LE HASARD prévalant à tant de découvertes sourit, dans notre histoire, à un chimiste d’origine croate, fils de pharmacien, Leo Henryk Sternbach (1908-2005). Diplômé de l’université de Cracovie en 1931, il travailla de 1937 à 1940 à l’Institut fédéral de technologie de Zürich puis au laboratoire Roche de Bâle. Fuyant le nazisme, il émigra aux États-Unis en 1941 où il poursuivit ses recherches chez Roche, à Nutley (New Jersey). Au milieu des années 1950, reprenant des travaux sur les heptoxdiazines, abandonnés quelque 20 ans auparavant, il synthétisa une quarantaine de substances dont l’une, le R0-5-0690, allait révolutionner la neuropsychiatrie. Mais cela, il l’imaginait d’autant moins que les molécules issues de ce programme s’étaient révélées dépourvues d’activité pharmacologique, au point que Sternbach avait décidé de ne plus soumettre les dernières à l’expérimentation. Le R0-5-0690 fut donc oublié pendant dix-huit mois, jusqu’à ce que l’un des assistants de Sternbach, Earl Reeder, regrettant que ce produit qui différait chimiquement des précédents n’ait pas été testé, réussisse à obtenir qu’il fût soumis à essai sur animal.
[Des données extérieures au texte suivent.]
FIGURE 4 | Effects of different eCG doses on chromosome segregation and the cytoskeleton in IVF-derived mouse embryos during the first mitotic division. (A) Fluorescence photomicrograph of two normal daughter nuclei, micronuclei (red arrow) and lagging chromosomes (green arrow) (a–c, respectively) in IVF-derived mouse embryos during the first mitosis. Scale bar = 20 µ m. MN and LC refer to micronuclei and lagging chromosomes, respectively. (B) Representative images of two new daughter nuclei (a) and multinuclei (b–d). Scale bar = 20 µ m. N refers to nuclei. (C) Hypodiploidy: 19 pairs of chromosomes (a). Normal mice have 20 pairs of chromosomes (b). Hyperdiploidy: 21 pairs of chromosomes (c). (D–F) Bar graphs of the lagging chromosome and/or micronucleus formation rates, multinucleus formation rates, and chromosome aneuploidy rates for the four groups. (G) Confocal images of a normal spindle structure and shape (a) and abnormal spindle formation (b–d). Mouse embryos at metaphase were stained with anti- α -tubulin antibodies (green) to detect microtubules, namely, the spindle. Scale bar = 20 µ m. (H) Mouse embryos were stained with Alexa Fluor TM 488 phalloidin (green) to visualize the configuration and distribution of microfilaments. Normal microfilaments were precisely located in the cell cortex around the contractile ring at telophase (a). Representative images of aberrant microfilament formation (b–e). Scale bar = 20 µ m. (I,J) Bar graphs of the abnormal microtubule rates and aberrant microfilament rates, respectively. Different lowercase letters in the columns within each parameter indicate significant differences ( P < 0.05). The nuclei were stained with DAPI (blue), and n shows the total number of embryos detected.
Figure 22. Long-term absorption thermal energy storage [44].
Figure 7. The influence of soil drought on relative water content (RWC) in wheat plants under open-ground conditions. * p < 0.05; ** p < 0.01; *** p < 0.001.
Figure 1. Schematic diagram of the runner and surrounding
La surprise fut donc totale d’apprendre que le screening conduit par Lowell O. Randall (1911-2005) entre mai et juillet 1957 révélait que le R0-5-0690 avait des propriétés sédatives (proches de celles de la chlorpromazine), myorelaxantes (supérieures à celles du méprobamate récemment découvert) et anticonvulsivantes. Cerise sur le gâteau : il bénéficiait d’une excellente tolérance que prouva son injection à des singes pendant l’été 1957.
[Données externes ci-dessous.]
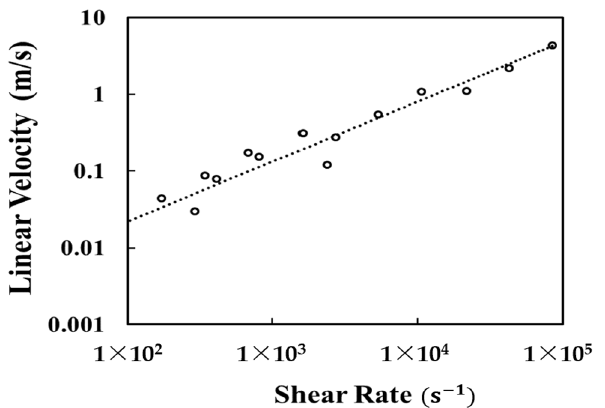
Figure 7. The linear velocity of water vs. various shear rates of PTE.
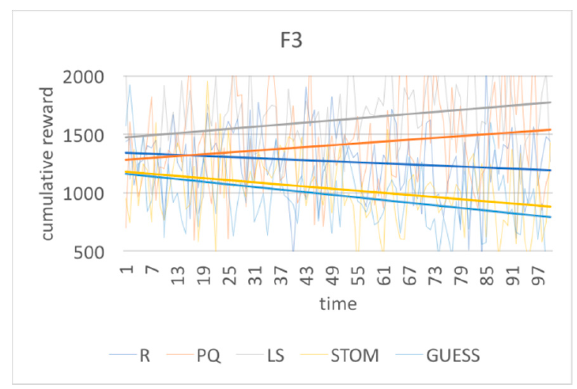
Figure 4. Cumulative reward over time for f (2) .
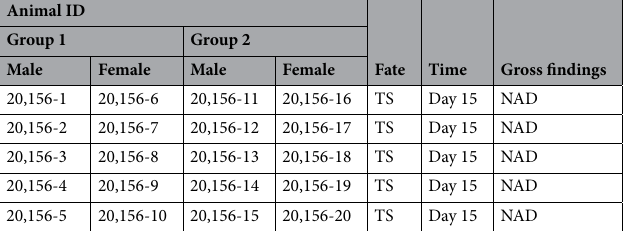
Table 8. Individual animal fate and necropsy findings. TS: terminal sacrifice, NAD: no abnormality detected, FD: found dead.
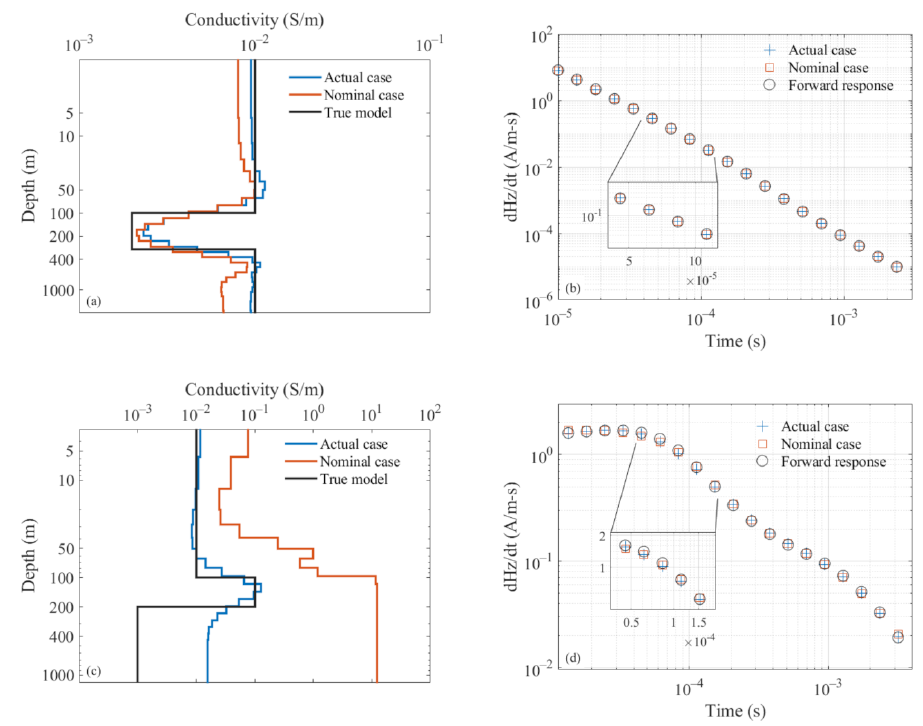
Figure 6. The effect of inexact geometry on the inversion results. ( a , b ) ATEM: tilted central-loop configuration; ( c , d ) SATEM: crooked grounded long wire and tilted receiver coil. Detailed survey parameters are presented in Section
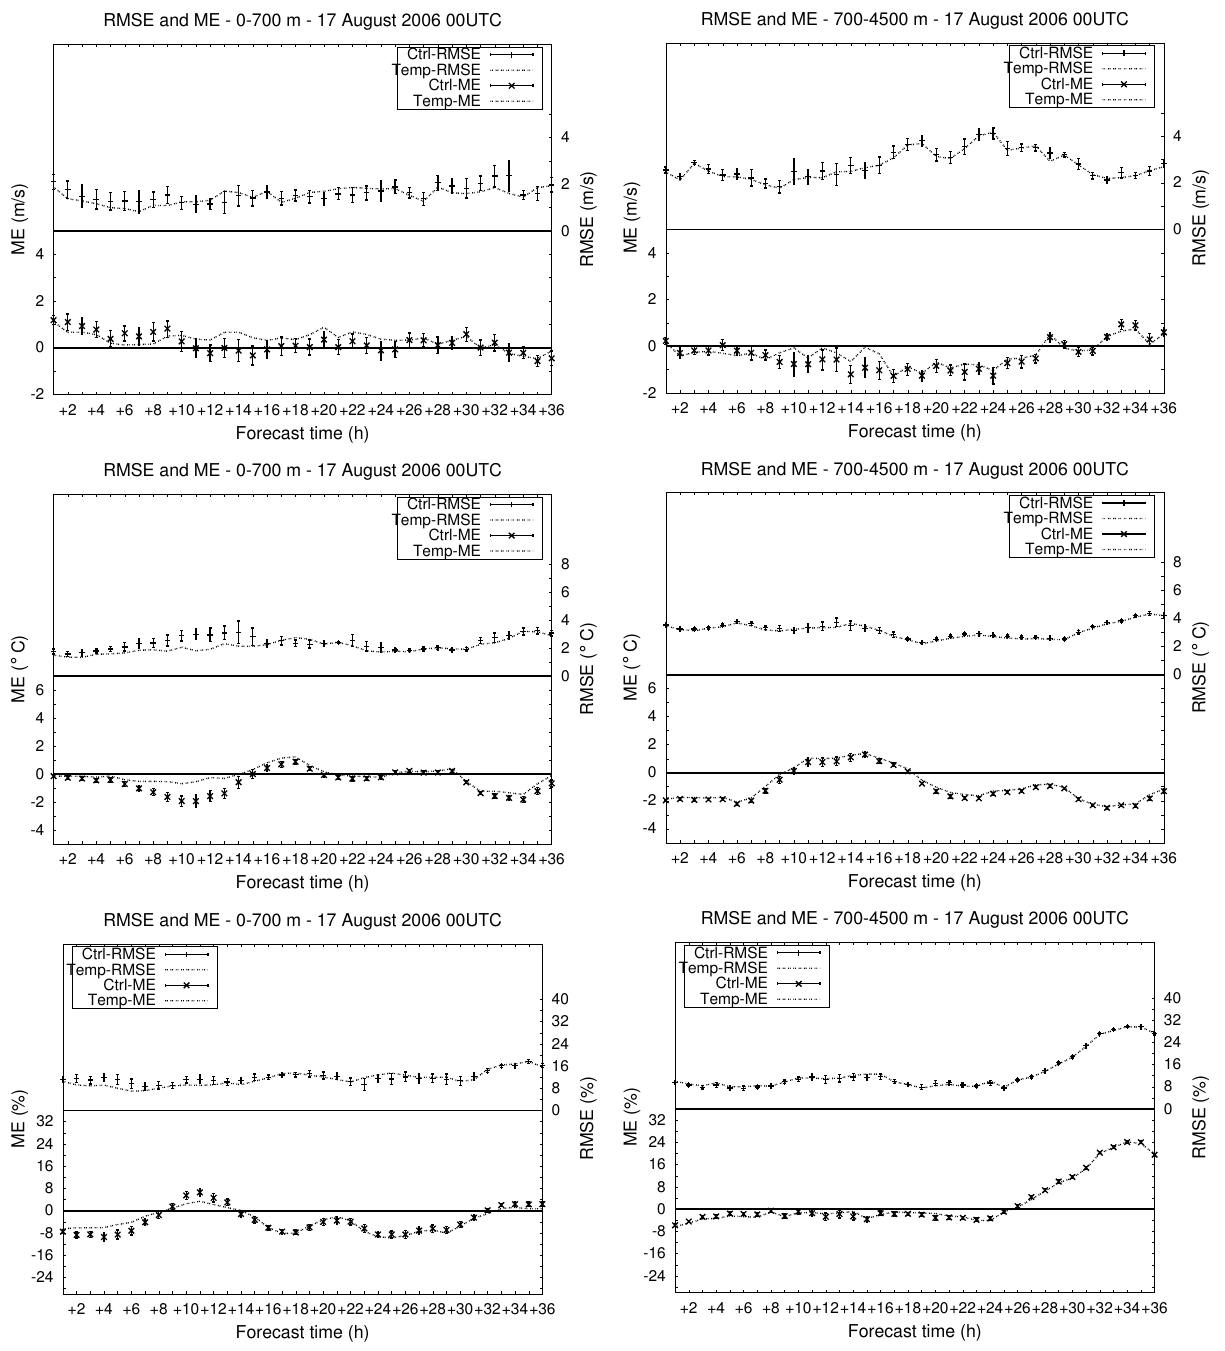
Fig. 5. RMSE and ME for the August 2006 case, over the plains (left) and over the mountains (right); wind intensity (upper panels), temperature (middle panels) and relative humidity (bottom panels). The dots represent the Ctrl run with the significance bar and the dotted line represents the Temp run.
Sternbach, cherchant pourquoi ce produit différait des autres et était le seul actif de la série, réalisa qu’il avait utilisé par erreur pour sa synthèse une amine primaire, la méthylamine, au lieu d’une amine secondaire ou tertiaire. Ce composé original, alors appelé méthaminodiazépoxyde, fut testé sur des animaux des zoos de San Diego et de Boston avant d’être administré à des patients schizophrènes, mais à des doses si importantes que les résultats furent décevants : ils devenaient léthargiques. Des essais à faibles doses furent conduits par le psychiatre Irvin M. Cohen, à Houston (Texas) début 1958, sur des patients anxieux. Willy E. Haefely (1930-1993), directeur de l’unité de neuropharmacologie du laboratoire Roche, déposa le 15 mai 1958 un brevet pour ce médicament, renommé chlordiazépoxyde, qui allait devenir un immense succès : le Librium, commercialisé aux États-Unis le 24 février 1960, est toujours disponible en France, associé à un antispasmodique (Librax).
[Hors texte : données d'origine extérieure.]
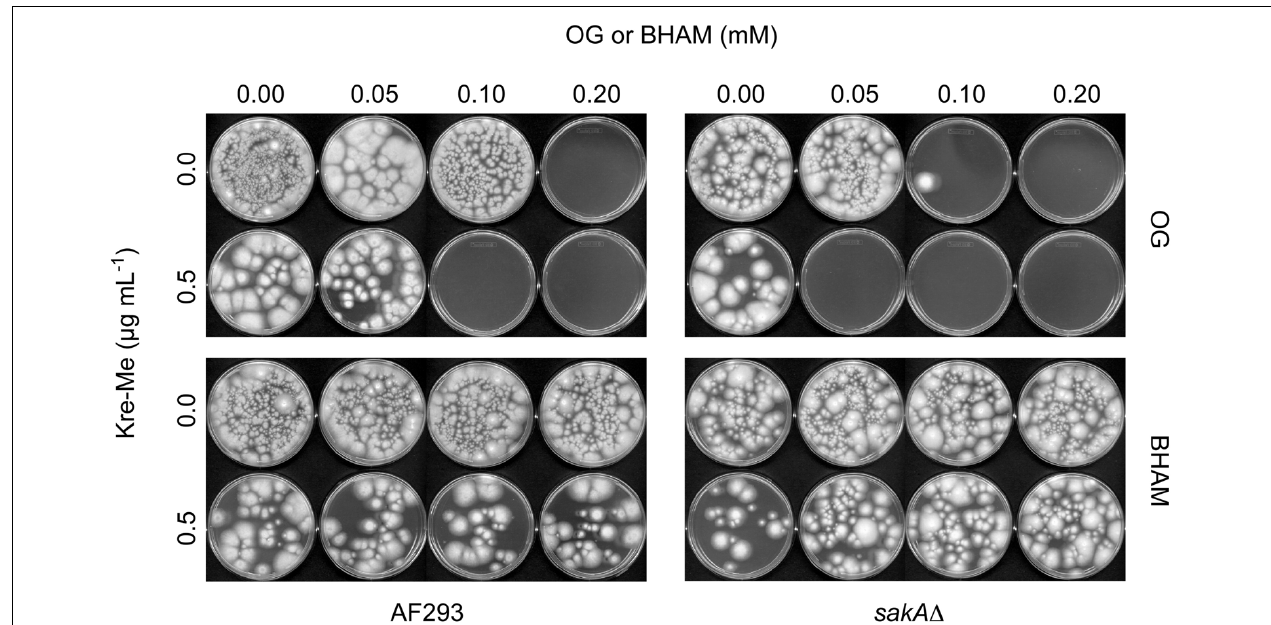
FIGURE 4 | Chemosensitization test in A. fumigatus : Kre-Me + OG or BHAM. Results shown here are the determination of MFCs of antifungal agents. Co-application of Kre-Me (0.5 µ g mL − 1 ) with OG (0.10 or 0.05mM for A. fumigatus WT or sakA (cid:2) , respectively), completely inhibited the growth of A. fumigatus , while individual treatment of each compound, alone, at the same concentrations allowed the growth of fungi. The sakA (cid:2) mutant was also more sensitive (viz. required lower concentration of OG)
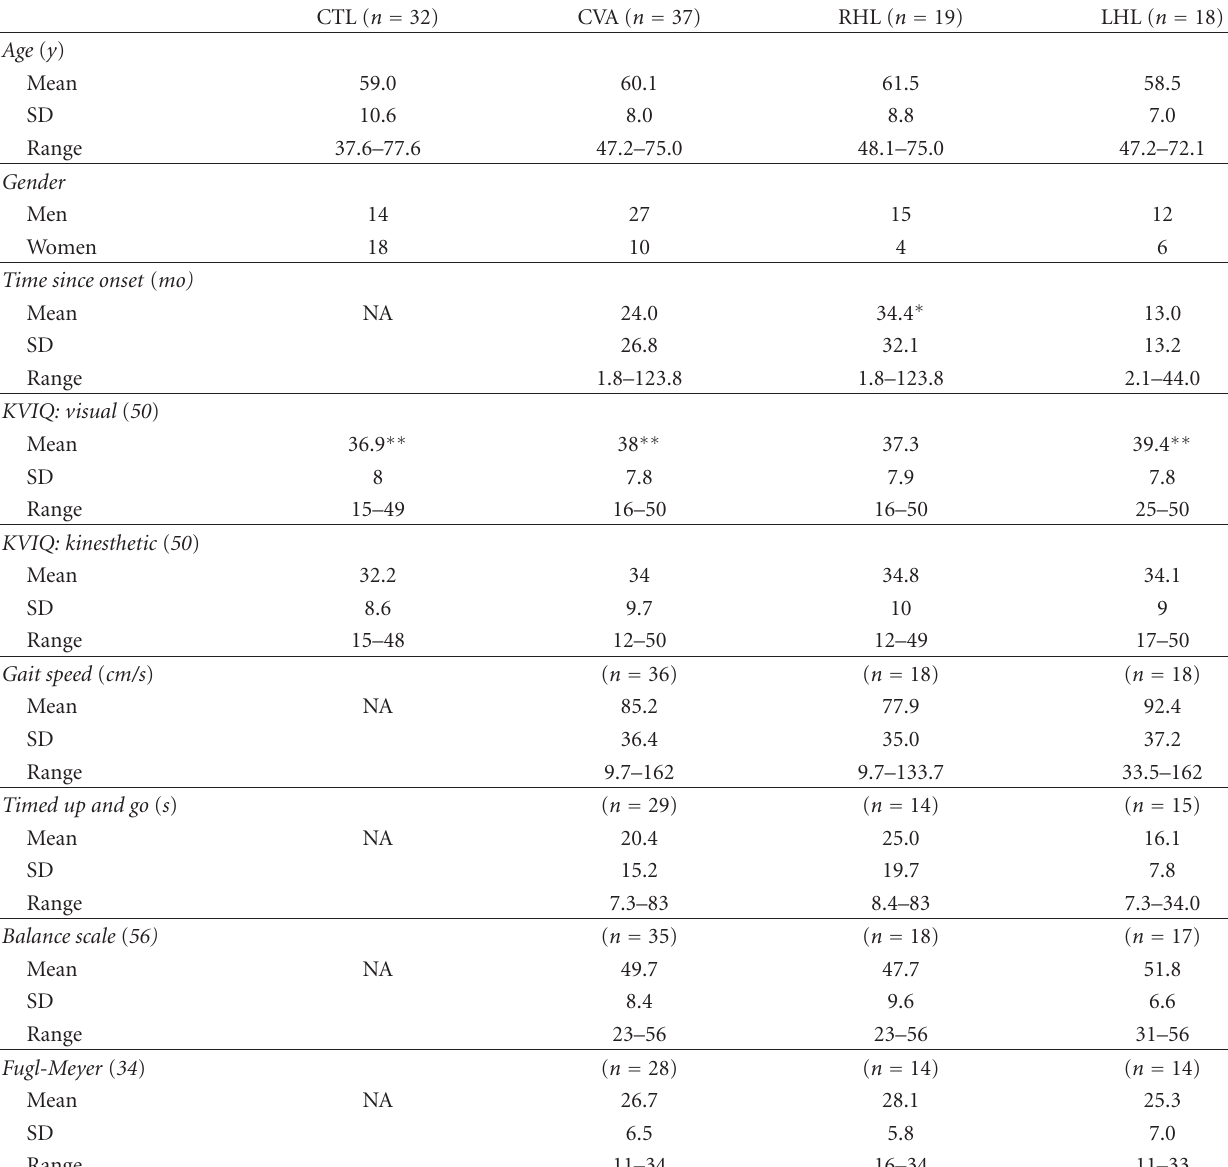
Table 1: Subject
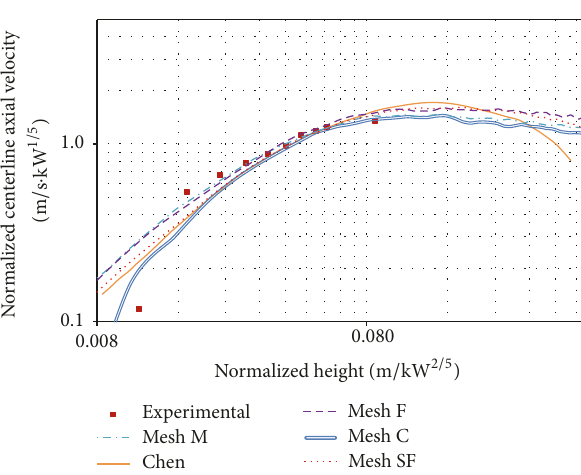
Figure10:Normalizedheight( 𝑧/𝑄 2/5 )versusnormalizedcenterline velocity ( 𝑢 𝑧 /𝑄 1/5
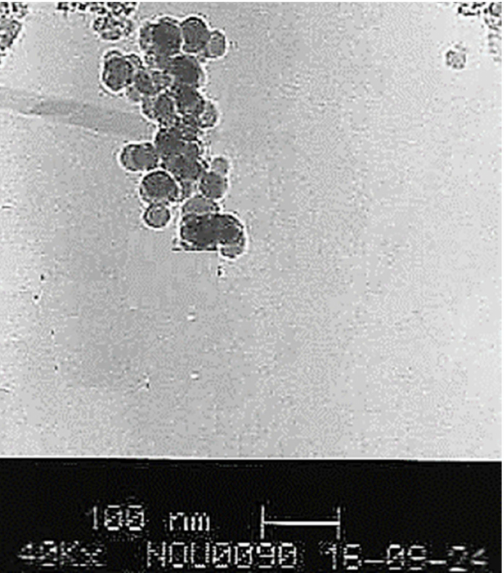
Figure 7. The transmission electron microscopy (TEM) image of the silicon oxide Nanoparticles depicting the uniformity of the particle distribution. These particles appeared to have the dimensions of <100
Les années qui suivirent virent commercialisées de nombreuses autres molécules de cette série dite des « benzodiazépines » (BZD) : diazépam (Valium, 1963), nitrazépam (Mogadon, 1965), bromazépam (Lexomil, 1974), flunitrazépam (Rohypnol, 1975)... La première BZD synthétisée par une autre équipe que celle de Sternbach fut l’oxazépam (Séresta), obtenu en 1961 par le chimiste américain Stanley C. Bell (1931-2009) et commercialisé en 1965.